Overview

The purpose of the current study is to evaluate the efficacy and safety of [177Lu]Lu-DOTA-TATE plus octreotide long-acting release (LAR) versus octreotide LAR alone in newly diagnosed patients with somatostatin receptor positive (SSTR+), well differentiated Grade1 and Grade 2 (G1 and G2) (Ki-67 <10%) advanced gastroenteropancreatic neuroendocrine tumors (GEP-NETs) with high disease burden

Eligibility

Inclusion Criteria:

• Presence of metastasized or locally advanced, unresectable (curative intent), histologically proven, well differentiated Grade 1 or Grade 2 (Ki-67 <10%) gastroenteropancreatic neuroendocrine tumor (GEP-NET) diagnosed within 6 months prior to screening.
• Participants with high disease burden in the Investigator's opinion. Following criteria should be used as the guiding principle for determining high disease

  burden

  • Primary tumor or a metastatic lesion > 4 cm
  • More than one tumor or metastatic lesions measuring > 2 cm
  • Elevated alkaline phosphatase > 2.5 X upper limit of normal (ULN)
  • Presence of bone metastasis
  • Presence of peritoneal metastasis
  • Symptoms due to tumor volume such as pain, fatigue, weight loss, anorexia etc.
  • Symptoms due to hormone excess requiring active management
  • Additionally, participants who, in the Investigator's opinion, have high disease burden due to their disease characteristics not specified above could also be considered eligible.

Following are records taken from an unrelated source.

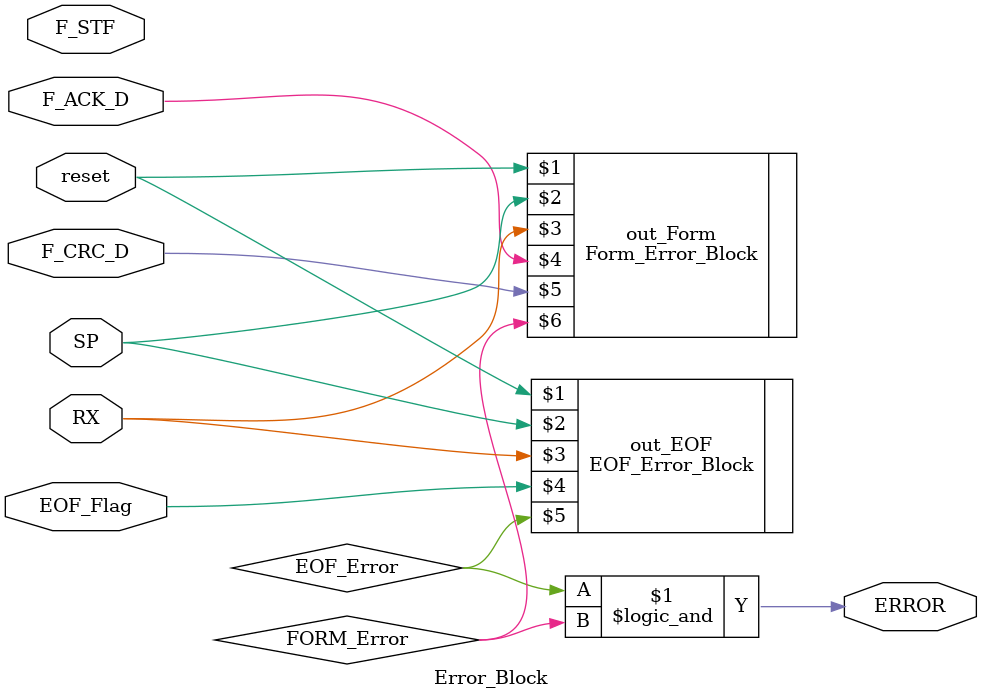
<source format=v>
module Error_Block(input reset, SP, RX, F_STF, EOF_Flag, F_ACK_D, F_CRC_D,
						output ERROR
);

	wire FORM_Error, EOF_Error, STF_ERR;

	Form_Error_Block out_Form(reset, SP, RX, F_ACK_D, F_CRC_D, FORM_Error);
	EOF_Error_Block out_EOF(reset, SP, RX, EOF_Flag, EOF_Error);
	//BitStuffErrorBock out_StuffError(reset, SP, RX, F_STF, STF_ERR);
	assign ERROR = EOF_Error && FORM_Error;//&& STF_ERR 

endmodule

</source>
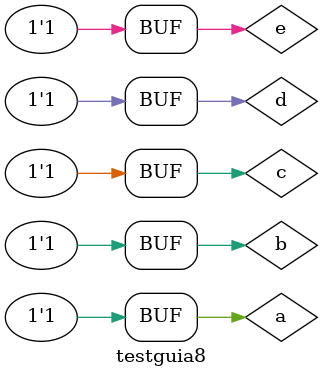
<source format=v>

module metodoreduzirquine ( saida,a,b,c,d,e );

output saida;
input a,b,c,d,e;
wire temp1,temp2,temp3,temp4,temp5,temp6,temp7,temp8,temp9,temp10,temp11;

not NOT1 (temp1,a);
not NOT2 (temp2,c);
not NOT3 (temp3,d);
and AND1 (temp4,temp1,temp2,temp3);
and AND2 (temp5,a,c,temp3);
not NOT5 (temp6,b);
and AND3 (temp7,temp6,e);
and AND4 (temp8,c,e);
not NOT6 (temp9,b);
not NOT7 (temp10,c);
and AND5 (temp11,a,temp9,temp10,d);
or OR1 (saida,temp4,temp5,temp7,temp8,temp11);

endmodule

module testguia8;
reg a,b,c,d,e;
wire saida;

metodoreduzirquine  REDUZIRQUINE ( saida,a,b,c,d,e );

initial begin:start
        a=0; b=0; c=0; d=0; e=0;
end

initial begin: main
#1 $display (" Circuito do exercicio 03-guia8 ");
#1 $display (" a |  b |  c |  d  |  e =  saida ");
  $monitor (" %b  | %b  | %b |  %b |  %b =   %b ",a,b,c,d,e,saida);
           #1 a=0;  b=0;    c=0;   d=0;   e=1;
			  #1 a=0;  b=0;    c=0;   d=1;   e=0;
			  #1 a=0;  b=0;    c=0;   d=1;   e=1;
			  #1 a=0;  b=0;    c=1;   d=0;   e=0;
			  #1 a=0;  b=0;    c=1;   d=0;   e=1;
			  #1 a=0;  b=0;    c=1;   d=1;   e=0;
			  #1 a=0;  b=0;    c=1;   d=1;   e=1;
			  #1 a=0;  b=1;    c=0;   d=0;   e=0;
			  #1 a=0;  b=1;    c=0;   d=0;   e=1;
			  #1 a=0;  b=1;    c=0;   d=1;   e=0;
			  #1 a=0;  b=1;    c=0;   d=1;   e=1;
			  #1 a=0;  b=1;    c=1;   d=0;   e=0;
			  #1 a=0;  b=1;    c=1;   d=0;   e=1;
			  #1 a=0;  b=1;    c=1;   d=1;   e=0;
			  #1 a=0;  b=1;    c=1;   d=1;   e=1;
			  
			  #1 a=1;  b=0;    c=0;   d=0;   e=0;
			  #1 a=1;  b=0;    c=0;   d=0;   e=1;
			  #1 a=1;  b=0;    c=0;   d=1;   e=0;
			  #1 a=1;  b=0;    c=0;   d=1;   e=1;
			  #1 a=1;  b=0;    c=1;   d=0;   e=0;
			  #1 a=1;  b=0;    c=1;   d=0;   e=1;
			  #1 a=1;  b=0;    c=1;   d=1;   e=0;
			  #1 a=1;  b=0;    c=1;   d=1;   e=1;
			  #1 a=1;  b=1;    c=0;   d=0;   e=0;
			  #1 a=1;  b=1;    c=0;   d=0;   e=1;
			  #1 a=1;  b=1;    c=0;   d=1;   e=0;
			  #1 a=1;  b=1;    c=0;   d=1;   e=1;
			  #1 a=1;  b=1;    c=1;   d=0;   e=0;
			  #1 a=1;  b=1;    c=1;   d=0;   e=1;
			  #1 a=1;  b=1;    c=1;   d=1;   e=0;
			  #1 a=1;  b=1;    c=1;   d=1;   e=1;
			  
			  
end
endmodule

</source>
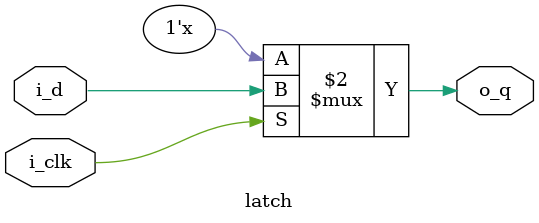
<source format=v>
module latch
(
	output reg		o_q,
	input			i_d,
	input			i_clk
);

	always @(*) begin
		if(i_clk) begin
			o_q <= i_d;
		end
	end

endmodule 

</source>
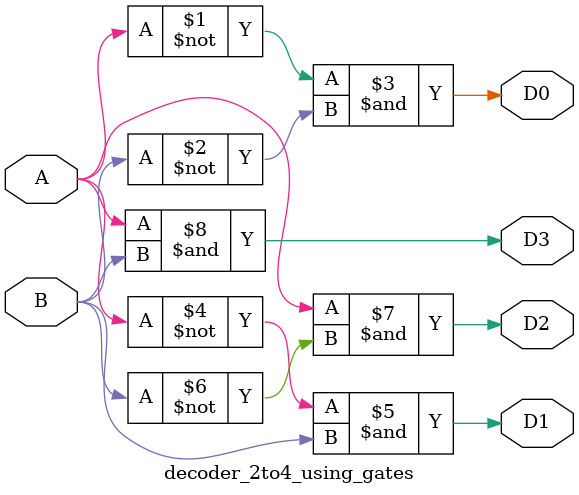
<source format=v>
`timescale 1ns / 1ps


module decoder_2to4_using_gates(
    input A,B,
    output D0,D1,D2,D3
    );
assign D0= (~A) & (~B);
assign D1= (~A) & (B);
assign D2= (A) & (~B); 
assign D3= A & B;
endmodule

</source>
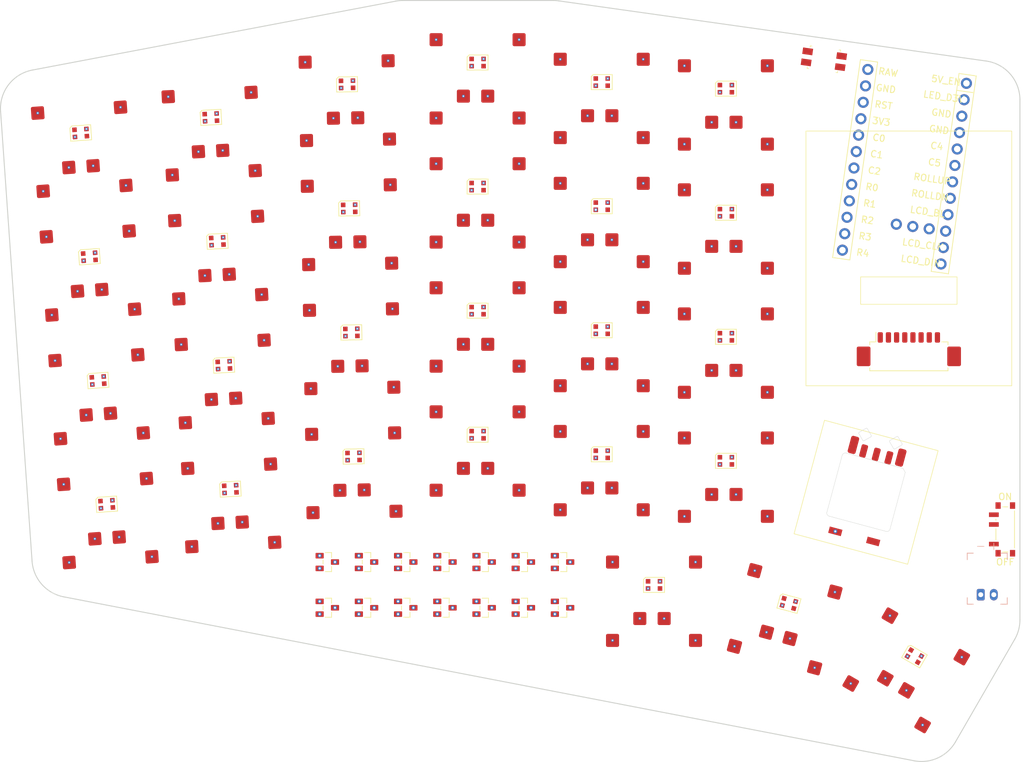
<source format=kicad_pcb>
(kicad_pcb
	(version 20241229)
	(generator "pcbnew")
	(generator_version "9.0")
	(general
		(thickness 1.6)
		(legacy_teardrops no)
	)
	(paper "A3")
	(title_block
		(title "toomanykeys")
		(date "2025-06-06")
		(rev "0.1")
		(company "huntercook")
	)
	(layers
		(0 "F.Cu" signal)
		(4 "In1.Cu" signal)
		(6 "In2.Cu" signal)
		(8 "In3.Cu" signal)
		(10 "In4.Cu" signal)
		(2 "B.Cu" signal)
		(9 "F.Adhes" user "F.Adhesive")
		(11 "B.Adhes" user "B.Adhesive")
		(13 "F.Paste" user)
		(15 "B.Paste" user)
		(5 "F.SilkS" user "F.Silkscreen")
		(7 "B.SilkS" user "B.Silkscreen")
		(1 "F.Mask" user)
		(3 "B.Mask" user)
		(17 "Dwgs.User" user "User.Drawings")
		(19 "Cmts.User" user "User.Comments")
		(21 "Eco1.User" user "User.Eco1")
		(23 "Eco2.User" user "User.Eco2")
		(25 "Edge.Cuts" user)
		(27 "Margin" user)
		(31 "F.CrtYd" user "F.Courtyard")
		(29 "B.CrtYd" user "B.Courtyard")
		(35 "F.Fab" user)
		(33 "B.Fab" user)
	)
	(setup
		(stackup
			(layer "F.SilkS"
				(type "Top Silk Screen")
			)
			(layer "F.Paste"
				(type "Top Solder Paste")
			)
			(layer "F.Mask"
				(type "Top Solder Mask")
				(thickness 0.01)
			)
			(layer "F.Cu"
				(type "copper")
				(thickness 0.035)
			)
			(layer "dielectric 1"
				(type "prepreg")
				(thickness 0.1)
				(material "FR4")
				(epsilon_r 4.5)
				(loss_tangent 0.02)
			)
			(layer "In1.Cu"
				(type "copper")
				(thickness 0.035)
			)
			(layer "dielectric 2"
				(type "core")
				(thickness 0.535)
				(material "FR4")
				(epsilon_r 4.5)
				(loss_tangent 0.02)
			)
			(layer "In2.Cu"
				(type "copper")
				(thickness 0.035)
			)
			(layer "dielectric 3"
				(type "prepreg")
				(thickness 0.1)
				(material "FR4")
				(epsilon_r 4.5)
				(loss_tangent 0.02)
			)
			(layer "In3.Cu"
				(type "copper")
				(thickness 0.035)
			)
			(layer "dielectric 4"
				(type "core")
				(thickness 0.535)
				(material "FR4")
				(epsilon_r 4.5)
				(loss_tangent 0.02)
			)
			(layer "In4.Cu"
				(type "copper")
				(thickness 0.035)
			)
			(layer "dielectric 5"
				(type "prepreg")
				(thickness 0.1)
				(material "FR4")
				(epsilon_r 4.5)
				(loss_tangent 0.02)
			)
			(layer "B.Cu"
				(type "copper")
				(thickness 0.035)
			)
			(layer "B.Mask"
				(type "Bottom Solder Mask")
				(thickness 0.01)
			)
			(layer "B.Paste"
				(type "Bottom Solder Paste")
			)
			(layer "B.SilkS"
				(type "Bottom Silk Screen")
			)
			(copper_finish "None")
			(dielectric_constraints no)
		)
		(pad_to_mask_clearance 0.05)
		(allow_soldermask_bridges_in_footprints no)
		(tenting front back)
		(pcbplotparams
			(layerselection 0x00000000_00000000_55555555_5755f5ff)
			(plot_on_all_layers_selection 0x00000000_00000000_00000000_00000000)
			(disableapertmacros no)
			(usegerberextensions no)
			(usegerberattributes yes)
			(usegerberadvancedattributes yes)
			(creategerberjobfile yes)
			(dashed_line_dash_ratio 12.000000)
			(dashed_line_gap_ratio 3.000000)
			(svgprecision 4)
			(plotframeref no)
			(mode 1)
			(useauxorigin no)
			(hpglpennumber 1)
			(hpglpenspeed 20)
			(hpglpendiameter 15.000000)
			(pdf_front_fp_property_popups yes)
			(pdf_back_fp_property_popups yes)
			(pdf_metadata yes)
			(pdf_single_document no)
			(dxfpolygonmode yes)
			(dxfimperialunits yes)
			(dxfusepcbnewfont yes)
			(psnegative no)
			(psa4output no)
			(plot_black_and_white yes)
			(sketchpadsonfab no)
			(plotpadnumbers no)
			(hidednponfab no)
			(sketchdnponfab yes)
			(crossoutdnponfab yes)
			(subtractmaskfromsilk no)
			(outputformat 1)
			(mirror no)
			(drillshape 1)
			(scaleselection 1)
			(outputdirectory "")
		)
	)
	(net 0 "")
	(net 1 "C0")
	(net 2 "finger_outer_bottom")
	(net 3 "GND")
	(net 4 "finger_outer_home")
	(net 5 "finger_outer_top")
	(net 6 "finger_outer_num")
	(net 7 "C1")
	(net 8 "finger_pinky_bottom")
	(net 9 "finger_pinky_home")
	(net 10 "finger_pinky_top")
	(net 11 "finger_pinky_num")
	(net 12 "C2")
	(net 13 "finger_ring_bottom")
	(net 14 "finger_ring_home")
	(net 15 "finger_ring_top")
	(net 16 "finger_ring_num")
	(net 17 "C3")
	(net 18 "finger_middle_bottom")
	(net 19 "finger_middle_home")
	(net 20 "finger_middle_top")
	(net 21 "finger_middle_num")
	(net 22 "C4")
	(net 23 "finger_index_bottom")
	(net 24 "finger_index_home")
	(net 25 "finger_index_top")
	(net 26 "finger_index_num")
	(net 27 "C5")
	(net 28 "finger_inner_bottom")
	(net 29 "finger_inner_home")
	(net 30 "finger_inner_top")
	(net 31 "finger_inner_num")
	(net 32 "thumb_near_fan")
	(net 33 "thumb_mid_fan")
	(net 34 "thumb_far_fan")
	(net 35 "roller")
	(net 36 "ROLLUP")
	(net 37 "ROLLDN")
	(net 38 "R0")
	(net 39 "R1")
	(net 40 "R2")
	(net 41 "R3")
	(net 42 "R4")
	(net 43 "RAW")
	(net 44 "RST")
	(net 45 "3V3")
	(net 46 "5V_EN")
	(net 47 "LED_D3V")
	(net 48 "LCD_BL")
	(net 49 "LCD_DC")
	(net 50 "LCD_CLK")
	(net 51 "LCD_DIN")
	(net 52 "LCD_RST")
	(net 53 "LCD_CS")
	(net 54 "BAT_P")
	(net 55 "LED_26")
	(net 56 "5V")
	(net 57 "LED_27")
	(net 58 "LED_25")
	(net 59 "LED_24")
	(net 60 "LED_23")
	(net 61 "LED_19")
	(net 62 "LED_20")
	(net 63 "LED_21")
	(net 64 "LED_22")
	(net 65 "LED_18")
	(net 66 "LED_17")
	(net 67 "LED_16")
	(net 68 "LED_15")
	(net 69 "LED_11")
	(net 70 "LED_12")
	(net 71 "LED_13")
	(net 72 "LED_14")
	(net 73 "LED_10")
	(net 74 "LED_9")
	(net 75 "LED_8")
	(net 76 "LED_7")
	(net 77 "LED_3")
	(net 78 "LED_4")
	(net 79 "LED_5")
	(net 80 "LED_6")
	(net 81 "LED_2")
	(net 82 "LED_1")
	(net 83 "LED_D5V")
	(footprint "CKW12" (layer "F.Cu") (at 176.048827 155.668388 75))
	(footprint "PG1316S" (layer "F.Cu") (at 60 160 4))
	(footprint "BAV70 SOT23" (layer "F.Cu") (at 93.593327 166.357023 -90))
	(footprint "LED_WS2812B-2020_PLCC4_2.0x2.0mm" (layer "F.Cu") (at 55.84949 100.644939 4))
	(footprint "PG1316S" (layer "F.Cu") (at 58.674627 141.046283 4))
	(footprint "PG1316S" (layer "F.Cu") (at 154.593327 153.357023))
	(footprint "BAV70 SOT23" (layer "F.Cu") (at 123.593327 173.357023 -90))
	(footprint "BAV70 SOT23" (layer "F.Cu") (at 105.593327 166.357023 -90))
	(footprint "LED_WS2812B-2020_PLCC4_2.0x2.0mm" (layer "F.Cu") (at 76.764354 117.232567 3))
	(footprint "LED_WS2812B-2020_PLCC4_2.0x2.0mm" (layer "F.Cu") (at 97.604947 150.188542 1))
	(footprint "PG1316S" (layer "F.Cu") (at 154.593327 115.357023))
	(footprint "PG1316S" (layer "F.Cu") (at 116.593327 149.357023))
	(footprint "LED_WS2812B-2020_PLCC4_2.0x2.0mm" (layer "F.Cu") (at 164.240375 172.692208 -15))
	(footprint "LED_WS2812B-2020_PLCC4_2.0x2.0mm" (layer "F.Cu") (at 75.769971 98.258606 3))
	(footprint "BAV70 SOT23" (layer "F.Cu") (at 105.593327 173.357023 -90))
	(footprint "LED_WS2812B-2020_PLCC4_2.0x2.0mm" (layer "F.Cu") (at 59.825609 157.50609 4))
	(footprint "LED_WS2812B-2020_PLCC4_2.0x2.0mm" (layer "F.Cu") (at 135.593327 111.857023))
	(footprint "PG1316S" (layer "F.Cu") (at 57.349254 122.092566 4))
	(footprint "ceoloide:mcu_nice_nano" (layer "F.Cu") (at 182.093327 104.557023 -8))
	(footprint "LED_WS2812B-2020_PLCC4_2.0x2.0mm" (layer "F.Cu") (at 154.593327 131.857023))
	(footprint "LED_WS2812B-2020_PLCC4_2.0x2.0mm" (layer "F.Cu") (at 135.593327 92.857023))
	(footprint "ceoloide:power_switch_smd_side" (layer "F.Cu") (at 197.338327 161.357023))
	(footprint "ceoloide:mounting_hole_npth" (layer "F.Cu") (at 103.593327 83.357023))
	(footprint "BAV70 SOT23" (layer "F.Cu") (at 111.593327 166.357023 -90))
	(footprint "PG1316S" (layer "F.Cu") (at 135.593327 95.357023))
	(footprint "LED_WS2812B-2020_PLCC4_2.0x2.0mm" (layer "F.Cu") (at 183.450091 180.774636 -30))
	(footprint "BAV70 SOT23" (layer "F.Cu") (at 129.593327 166.357023 -90))
	(footprint "PG1316S" (layer "F.Cu") (at 163.593327 175.107023 -15))
	(footprint "LCD_1.69_Waveshare" (layer "F.Cu") (at 182.593327 119.857023 180))
	(footprint "LED_WS2812B-2020_PLCC4_2.0x2.0mm" (layer "F.Cu") (at 78.753121 155.180489 3))
	(footprint "PG1316S" (layer "F.Cu") (at 97.648578 152.688162 1))
	(footprint "PG1316S" (layer "F.Cu") (at 78.883961 157.677063 3))
	(footprint "ceoloide:mounting_hole_npth" (layer "F.Cu") (at 196.860345 177.547395 -30))
	(footprint "LED_WS2812B-2020_PLCC4_2.0x2.0mm" (layer "F.Cu") (at 154.593327 150.857023))
	(footprint "ceoloide:mounting_hole_npth" (layer "F.Cu") (at 65.162444 90.470516 4))
	(footprint "BAV70 SOT23" (layer "F.Cu") (at 129.593327 173.357023 -90))
	(footprint "PG1316S" (layer "F.Cu") (at 182.200091 182.9397 -30))
	(footprint "BAV70 SOT23" (layer "F.Cu") (at 117.593327 173.357023 -90))
	(footprint "LED_WS2812B-2020_PLCC4_2.0x2.0mm" (layer "F.Cu") (at 116.593327 108.857023))
	(footprint "PG1316S" (layer "F.Cu") (at 143.593327 172.357023))
	(footprint "LED_WS2812B-2020_PLCC4_2.0x2.0mm" (layer "F.Cu") (at 116.593327 146.857023))
	(footprint "ceoloide:mounting_hole_npth" (layer "F.Cu") (at 129.593327 83.357023))
	(footprint "PG1316S"
		(layer "F.Cu")
		(uuid "7598a039-0d3d-41a1-9a21-bda7db4e10e0")
		(at 135.593327 152.357023)
		(property "Reference" "S17"
			(at 0 0 0)
			(layer "F.SilkS")
			(hide yes)
			(uuid "94a58d15-1124-41a6-87ee-451a9b4b40f0")
			(effects
				(font
					(size 1 1)
					(thickness 0.15)
				)
			)
		)
		(property "Value" ""
			(at 0 0 0)
			(layer "F.Fab")
			(uuid "fa6367c6-667e-4c5a-ba9b-e76565bddddc")
			(effects
				(font
					(size 1.27 1.27)
					(thickness 0.15)
				)
			)
		)
		(property "Datasheet" ""
			(at 0 0 0)
			(layer "F.Fab")
			(hide yes)
			(uuid "ff8bedaf-f4de-42f5-9d35-6e0a2ed64549")
			(effects
				(font
					(size 1.27 1.27)
					(thickness 0.15)
				)
			)
		)
		(property "Description" ""
			(at 0 0 0)
			(layer "F.Fab")
			(hide yes)
			(uuid "96492420-1804-4b5b-aaa1-636aef837de6")
			(effects
				(font
					(size 1.27 1.27)
					(thickness 0.15)
				)
			)
		)
		(attr smd)
		(fp_poly
			(pts
				(xy 3.8 -3.5) (xy 3.8 -1.65) (xy 3.3 -1.15) (xy -2.2 -1.15) (xy -2.2 -3.9) (xy 2.2 -3.9) (xy 2.2 -3.5)
			)
			(stroke
				(width 0.1)
				(type solid)
			)
			(fill no)
			(layer "Dwgs.User")
			(uuid "6a6e7bab-c154-49ab-afb1-8913bcd27bbe")
		)
		(fp_rect
			(start -8 8)
			(end 8 -8)
			(stroke
				(width 0.1)
				(type default)
			)
			(fill no)
			(layer "F.Fab")
			(uuid "34d02100-2d6d-492d-93a6-80607333454e")
		)
		(fp_rect
			(start -6.75 -6.5)
			(end 6.75 6.5)
			(stroke
				(width 0.1)
				(type default)
			)
			(fill no)
			(layer "F.Fab")
			(uuid "2a31336f-cd8a-4c9c-9d99-e1ef97409eb5")
		)
		(pad "" thru_hole circle
			(at -6.35 -6)
			(size 0.45 0.45)
			(drill 0.2)
			(layers "*.Cu" "*.Paste" "*.Mask")
			(remove_unused_layers no)
			(net 3 "GND")
			(uuid "177aff51-e0b0-40a9-bbb4-bd65c4338c84")
		)
		(pad "" thru_hole circle
			(at -6.35 6)
			(size 0.45 0.45)
			(drill 0.2)
			(layers "*.Cu" "*.Paste" "*.Mask")
			(remove_unused_layers no)
			(net 3 "GND")
			(uuid "f4d32919-0b19-4470-a30d-5fd294b539e9")
		)
		(pad "" np_thru_hole circle
			(at -5.8 2.75)
			(size 1 1)
			(drill 1)
			(layers "*.Cu" "*.Mask")
			(uuid "dccedc46-8165-4323-8cc3-c6e258acc5b1")
		)
		(pad "" thru_hole circle
			(at -2.175 2.65)
			(size 0.45 0.45)
			(drill 0.2)
			(layers "*.Cu" "*.Paste" "*.Mask")
			(remove_unused_layers no)
			(net 22 "C4")
			(uuid "db353329-4fc0-45af-bbc2-639d15bb7f65")
		)
		(pad "" thru_hole circle
			(at 1.55 2.65)
			(size 0.45 0.45)
			(drill 0.2)
			(layers "*.Cu" "*.Paste" "*.Mask")
			(remove_unused_layers no)
			(net 23 "finger_index_bottom")
			(uuid "9f50bbb2-978c-4ff2-8423-f010981f36ff")
		)
		(pad "" np_thru_hole circle
			(at 5.8 -2.75)
			(size 1.2 1.2)
			(drill 1.2)
			(layers "*.Cu" "*.Mask")
			(uuid "8ed4a31e-e955-43bd-bb77-4d74e3a843d5")
		)
		(pad "" thru_hole circle
			(at 6.35 -6)
			(size 0.45 0.45)
			(drill 0.2)
			(layers "*.Cu" "*.Paste" "*.Mask")
			(remove_unused_layers no)
			(net 3 "GND")
			(uuid "8a091073-2816-4237-afa9-773b04b5f8c5")
		)
		(pad "" thru_hole circle
			(at 6.35 6)
			(size 0.45 0.45)
			(drill 0.2)
			(layers "*.Cu" "*.Paste" "*.Mask")
			(remove_unused_layers no)
			(net 3 "GND")
			(uuid "fb820af9-9cb6-4c17-8fcf-6a5a11f43f53")
		)
		(pad "1" smd roundrect
			(at -2.175 2.65)
			(size 2 2)
			(layers "F.Cu" "F.Mask" "F.Paste")
			(roundrect_rratio 0.125)
			(net 22 "C4")
			(thermal_bridge_angle 45)
			(uuid "438a99ef-6ca2-4306-b4a7-5622dac60a86")
		)
		(pad "2" smd roundrect
			(at 1.55 2.65)
			(size 2 2)
			(layers "F.Cu" "F.Mask" "F.Paste")
			(roundrect_rratio 0.125)
			(net 23 "finger_index_bottom")
			(thermal_bridge_angle 45)
			(uuid "1724d3b0-7a44-4388-abe0-2e436862530e")
		)
		(pad "3" smd roundrect
			(at -6.35 -6)
			(size 2 2)
			(layers "F.Cu" "F.Mask" "F.Paste")
			(roundrect_rratio 0.125)
			(net 3 "GND")
			(thermal_bridge_angle 45)
			(uuid "bbf232d5-4928-462a-8faf-1079b1a3f72e")
		)
		(pad "3" smd roun
... [219673 chars truncated]
</source>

• Participants ≥ 12 years of age.
• RLI somatostatin receptor (SSTR) uptake on all target lesions (defined by RECIST v1.1 criteria) at least as high as normal liver uptake assessed within 3 months prior to randomization. Any of the RLI modalities as available (some examples are listed below) can be used as per local practice:
  • [68Ga]Ga-DOTA-TOC PET/CT or PET/MRI
  • [68Ga]Ga-DOTA-TATE PET/CT or PET/MRI
  • [64Cu]Cu-DOTA-TATE PET/CT or PET/MRI
  • Somatostatin receptor scintigraphy (SRS) (planar and/or SPECT/CT) with [111In]In-pentetreotide
  • SRS (planar and/or SPECT/CT) with [99mTc]Tc-octreotide.
• Adequate bone marrow and organ function as defined by the following laboratory

  values prior to receiving the first study treatment:

  • White blood cell (WBC) count ≥ 2 x 109/L
  • Platelet count ≥ 75 x 109/L
  • Hemoglobin (Hb) ≥ 8 g/dL
  • Creatinine clearance > 40 mL/min calculated by the Cockcroft Gault method
  • Total bilirubin ≤ 3 x ULN
  • Potassium within normal limits. Potassium level of up to 6.0 millimoles per liter (mmol/L) is acceptable at study entry if associated with creatinine clearance within normal limits calculated using Cockcroft-Gault formula. Mild decrease (grade 1) below lower limit of normal (LLN) is acceptable at study entry if considered not clinically significant by Investigator.
• ECOG performance status 0-1.
• Presence of at least 1 measurable site of disease.

Exclusion Criteria:

• Prior administration of a therapeutic radiopharmaceutical for GEP-NET at any time prior to randomization in the study.
• Any previous therapy with interferons, mTOR-inhibitors, chemotherapy or other systemic therapies except somatostatin analogues (SSAs) of GEP-NET. If as per Investigator's opinion a participant is candidate for such therapies, such participant must not be enrolled.
• Participant who received more than 4 cycles of prior SSAs (e.g., octreotide long-acting release) are not eligible. In addition, any participant receiving treatment with short-acting octreotide, which cannot be interrupted for 24 h before the administration of [177Lu]Lu-DOTA-TATE, or any participant receiving treatment with SSAs, which cannot be interrupted for at least 4 weeks before the administration of [177Lu]Lu-DOTA-TATE.
• Documented RECIST v1.1 progression during previous SSA treatments for the current GEP-NET at any time prior to randomization.
• Any previous radioembolization, chemoembolization and radiofrequency ablation for GEP-NET.
• Any major surgery within 12 weeks prior to randomization in the study.
• Known brain metastases.
• Participant with known intolerance to CT scans with intravenous (i.v.) contrast due to allergic reaction or renal insufficiency. If such a participant can be imaged with MRI, then the participant would not be excluded.
• Hypersensitivity to any somatostatin analogues, to the Investigational Medicinal Products (IMPs) active substance or to any of the excipients.
• Active severe urinary incontinence, severe voiding dysfunction, or urinary obstruction requiring an indwelling/condom catheter that, in the judgment of the Investigator, could prevent adhering to radiation safety instructions.

Other protocol-defined Inclusion/Exclusion criteria may apply.